## Problem statement
Transcribe the lines below verbatim, skipping the images.
----------------------------------------
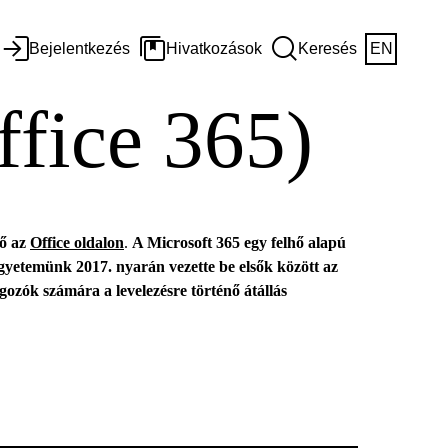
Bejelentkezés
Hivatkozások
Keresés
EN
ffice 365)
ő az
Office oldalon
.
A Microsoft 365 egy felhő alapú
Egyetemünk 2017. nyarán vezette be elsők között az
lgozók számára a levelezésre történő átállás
----------------------------------------
## Output of the exercise
Bejelentkezés
Hivatkozások
Keresés
EN
ffice 365)
ő az
Office oldalon
.
A Microsoft 365 egy felhő alapú
Egyetemünk 2017. nyarán vezette be elsők között az
lgozók számára a levelezésre történő átállás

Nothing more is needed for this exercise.